Have you ever met someone who found new life after being wounded? I met a man who was wounded once. He had a heart attack and he came very close to dying. He spent many nights in the hospital CVICU unit. We were talking about the story of Jacob and Jacob's struggle. He said, "I know that struggle, because in my dark night I found myself wrestling and wondering, 'Is the promise on new life Jesus gave us really true? Does God still have a purpose for me?'
He said in the days that followed he knew that in the core of his being, he had an encounter with God. In that long night, something had changed in me. I realized that all my life I'd been wounding other people. I'd been competitive, I'd wanted to succeed, and so in doing that, I'd wounded my wife, my children, my friends.

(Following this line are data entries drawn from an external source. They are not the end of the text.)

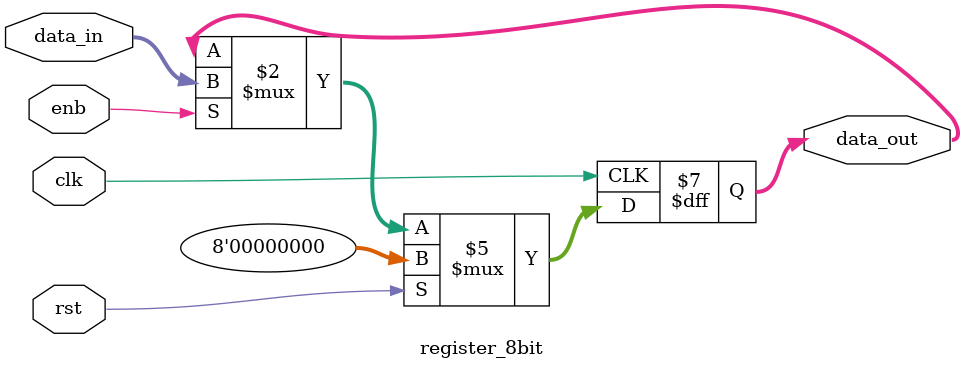
<source format=sv>
`timescale 1ns / 1ps

module register_8bit(
        input logic clk, rst, enb,
        input logic [7:0] data_in,
        output logic [7:0] data_out
    );
    
    always @(posedge clk) begin
        if (rst) data_out <= 0;
        else begin
            if (enb) data_out <= data_in;
        end
    end
    
endmodule

</source>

After that long night, I wanted to make some fundamental changes in my life. My wound helped me to understand what Jesus did at the cross when he was mortally wounded for us. Now I wanted a wounded healer like him."
That is Jacob's message to us. What becomes of our struggles? Whether it's with sickness or broken relationships, or tough circumstances in a hurting and suffering world. In our struggle, we can realize that God knows our name, and wrestles with us. As we wrestle with our doubts and our fears, we discover that God blesses us with the name given at our baptism and give us the promise of a good future, a promise of hope - a blessing.
As we enter into that promise we discover that we are those who know what it is to follow a wounded savior, Jesus Christ, who died for us, bearing our wounds that we might live abundant life and eternal life, and follow Him into the world with joy and hope, as wounded healers. Let it be so with us. Amen.